ATF4 protein helps tumors hide from the immune system

Cancer cells use a protein called ATF4 to help them grow and survive stressful conditions like chemotherapy. New research now shows this same protein also helps tumors hide from the body's immune system.

A study published in Nature reveals that ATF4 works by activating another protein, Lipocalin 2 (LCN2). This creates a shield around the tumor that blocks cancer-killing T cells.

Immune system is key to the effect

Researchers found that blocking ATF4 in mouse models of lung and pancreatic cancer significantly slowed tumor growth. Crucially, this only worked in mice with intact immune systems.

In immunocompromised mice, blocking ATF4 had little effect. This proved the protein's major role is not in direct tumor growth, but in manipulating the immune environment.

"The ATF4–LCN2 axis has a cell-extrinsic role in suppressing anti-cancer immunity," the authors concluded. The finding shifts the focus from how cancer cells survive internally to how they defend themselves externally.

LCN2 recruits the tumor's bodyguards

An unbiased genetic screen identified LCN2 as ATF4's key partner. The study found that ATF4-driven LCN2 production recruits specific, immunosuppressive macrophages to the tumor site.

These macrophages act like bodyguards, creating a physical and chemical barrier. This leads to two major outcomes:

• T cell exclusion: Immune cells cannot infiltrate the tumor.
• Immune evasion: The tumor becomes invisible to the body's defenses.

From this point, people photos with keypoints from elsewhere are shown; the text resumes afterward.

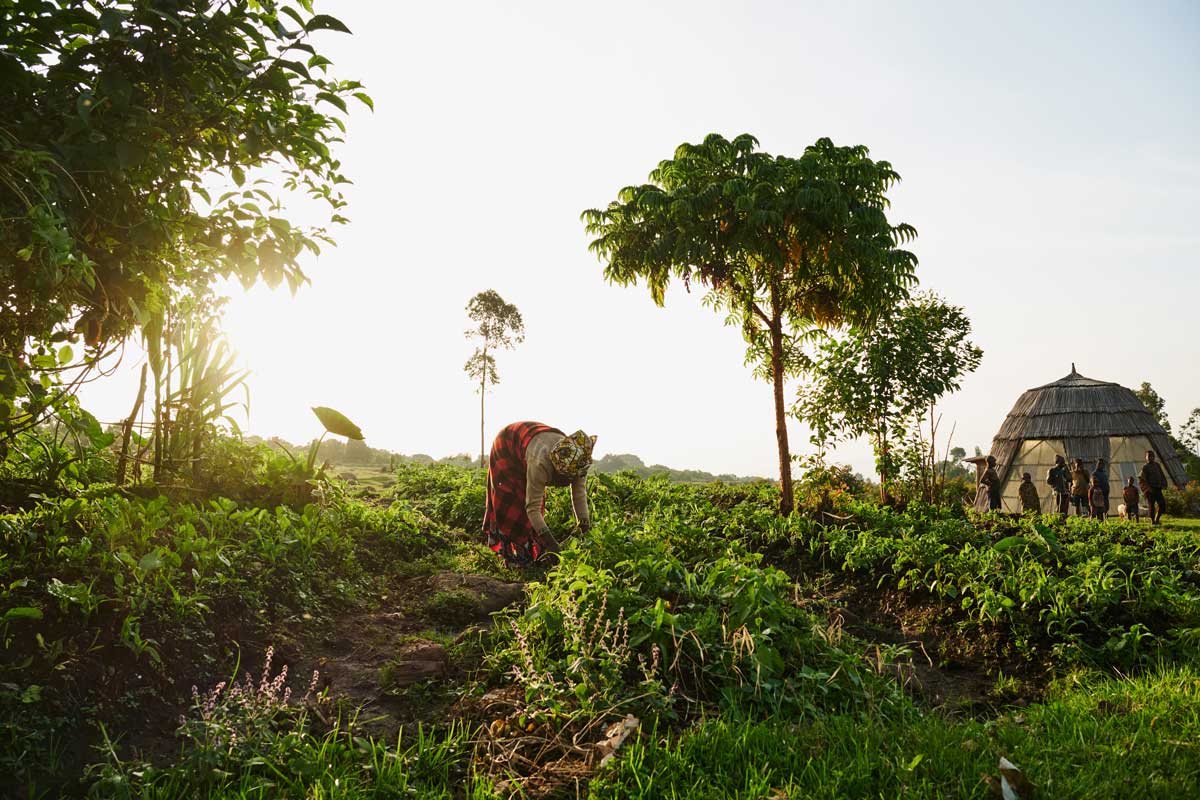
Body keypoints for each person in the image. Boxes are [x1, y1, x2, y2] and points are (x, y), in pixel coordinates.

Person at [482, 422, 595, 566]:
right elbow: (532, 508)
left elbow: (579, 495)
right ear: (556, 472)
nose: (565, 485)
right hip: (507, 443)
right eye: (564, 481)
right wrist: (552, 544)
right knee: (513, 504)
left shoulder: (578, 463)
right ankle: (512, 557)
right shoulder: (541, 463)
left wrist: (585, 528)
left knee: (533, 505)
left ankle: (532, 553)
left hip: (531, 443)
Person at [1140, 450, 1168, 525]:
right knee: (1151, 506)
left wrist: (1164, 483)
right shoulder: (1145, 467)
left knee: (1162, 504)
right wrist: (1147, 489)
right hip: (1150, 490)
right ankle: (1153, 521)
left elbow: (1161, 475)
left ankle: (1157, 518)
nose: (1150, 457)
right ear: (1146, 457)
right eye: (1148, 456)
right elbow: (1142, 479)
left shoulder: (1157, 465)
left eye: (1152, 456)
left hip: (1158, 488)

The correlation held in human patients. High LCN2 levels in lung and pancreatic adenocarcinomas were linked to decreased T cell infiltration.

Antibody treatment shows promise in mice

The research points to a direct therapeutic strategy: targeting LCN2. In mouse models of aggressive solid tumors, treatment with anti-LCN2 antibodies broke down the tumor's defenses.

The antibodies disrupted the immunosuppressive environment, allowing a robust anti-tumor T cell response to mount. This stopped tumor progression.

The study suggests that blocking the ATF4-LCN2 pathway could be a viable immunotherapy approach, especially for cancers resistant to current immunotherapies.

A new path for immunotherapy

Most current immunotherapies, like checkpoint inhibitors, aim to re-activate existing T cells that are already at the tumor site but have been switched off. This new research addresses a prior step: getting T cells to the tumor in the first place.

By targeting LCN2, the approach could make "cold" tumors with no T cell presence into "hot" tumors susceptible to attack. This could expand the range of cancers treatable with immunotherapy.

The authors state their work "could pave the way for an immunotherapy approach that targets LCN2." The next steps will involve developing these findings into clinical treatments for human patients.